▶ [Texte affiché]
┌──

16 mars 2021

Quand ça se passe mal, comment gérer les conflits et/ou faire justice en camp ?

Par allumefeu

En début de camp on prend souvent le temps de créer une charte, un ensemble de règles décidées en commun pour le respect et l’épanouissement de toustes. Cependant l’application de la charte est limitée et se cantonne souvent à des rappels à l’ordre fréquents de la part de la maîtrise, y compris lors de conflits. Ces rappels à l’ordre, bien que souvent suffisants ne permettent pas de gérer tous les problèmes.

Bon maintenant tu dis pardon. Solution ou hypocrisie ?

Il arrive aussi très souvent que, par solution de facilité ou par manque de temps, on ne cherche pas à résoudre les conflits plus avant que de faire s’excuser les jeunes impliqués dans ceux-ci. Comme si cet acte de se dire pardon mutuellement sous l’ordre d’un adulte résolvait quoi que ce soit. Comme si cet ordre ne représentait pas potentiellement une injustice supplémentaire pour l’enfant qui peut s’être légitimement défendu ou une source d’incompréhension et par là même de violence pour le jeune qui ne comprend pas nécessairement le tort causé.

Il y a donc une absence de prise en compte de la justice en camps. C’est presque un impensé !

Je crois que c’est un problème et que la justice devrait être au minimum réfléchie par la maîtrise si elle n’est pas construite ensemble avec les jeunes au moment de l’écriture de la charte ou dans sa continuité.

Le camp, une société miniature où la justice est nécessaire ?

Le camp, c’est d’abord une communauté d’humains vivant ensemble selon des règles établies, et donc une société. Et comme dans chaque communauté humaine, il y a des conflits et des violences. Celles-ci peuvent être plus ou moins importantes et plus ou moins violentes, et peuvent s’entretenir. Notamment parce qu’une réponse assez spontanée à la violence est la violence : on a toustes déjà vu deux jeunes se blesser mutuellement, faire mine de s’excuser et recommencer dès qu’on a le dos tourné jusqu’à la fin du camp !

Le camp c’est une mini société qui se forme temporairement à partir de et dans une société préexistante. Le camp n’est donc pas exempt des habitudes, préjugés, inégalités, discriminations et violences de la société et réciproquement dans la société la vie des personnes présentes sur le camp sera influencée par leur vie sur le camp. Et il peut aussi y avoir des violences et discriminations spécifiques à ce lieu qui peuvent apparaître dans un camp.

Dans tous les cas, ne pas répondre aux violences, quelles que soient leur forme, c’est laisser se perpétuer les cycles de violences et les relations de dominations qui peuvent émerger. Et même quand les violences s’arrêtent, ce qui est le cas le plus courant, la blessure reste pour la victime, n’ayant pas l’occasion de guérir ou au moins d’être reconnue. Et c’est d’autant plus grave que parfois si on prenait le temps de répondre aux violences, on se rendrait compte que des incidents en apparence isolés ne le sont pas.

└──

[Entrées enregistrées]
┌──

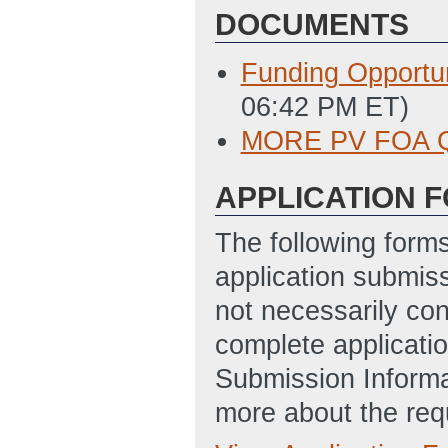
DOCUMENTS
Funding Opportu
06:42 PM ET)
MORE PV FOA 
APPLICATION 
The following form
application submis
not necessarily con
complete applicatio
Submission Informa
more about the req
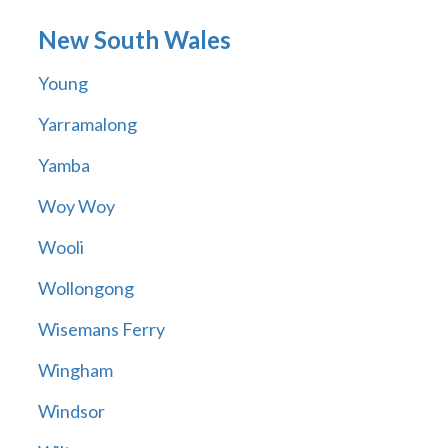
New South Wales
Young
Yarramalong
Yamba
Woy Woy
Wooli
Wollongong
Wisemans Ferry
Wingham
Windsor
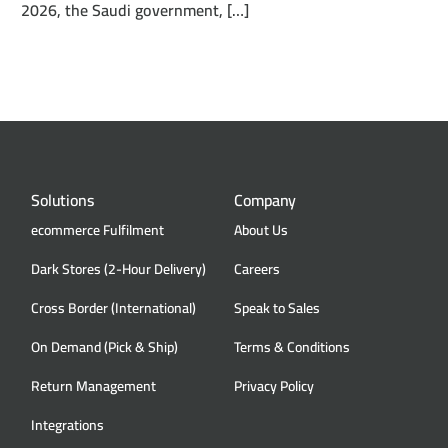
2026, the Saudi government, […]
Solutions
Company
ecommerce Fulfilment
About Us
Dark Stores (2-Hour Delivery)
Careers
Cross Border (International)
Speak to Sales
On Demand (Pick & Ship)
Terms & Conditions
Return Management
Privacy Policy
Integrations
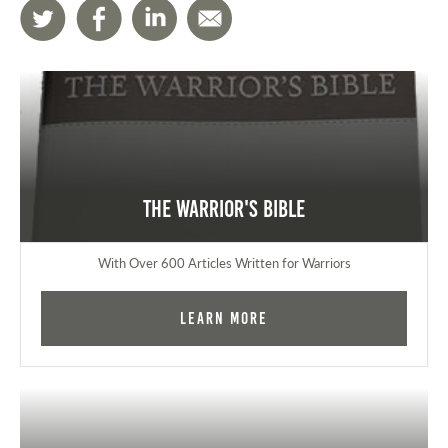
The Warrior's Bible
With Over 600 Articles Written for Warriors
Learn More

└──

▶ [Consignes]
[A] D'après le texte sur la justice en camp, que prend-on souvent le temps de créer en début de camp ?
[B] Traduisez en anglais cette phrase du texte sur la justice en camp : « Le camp, c’est d’abord une communauté d’humains vivant ensemble selon des règles établies, et donc une société. »

▶ [Résultats par consigne]
[A] Une charte, c'est-à-dire un ensemble de règles décidées en commun pour le respect et l'épanouissement de toustes.

[B] A camp is first and foremost a community of humans living together according to established rules, and therefore a society.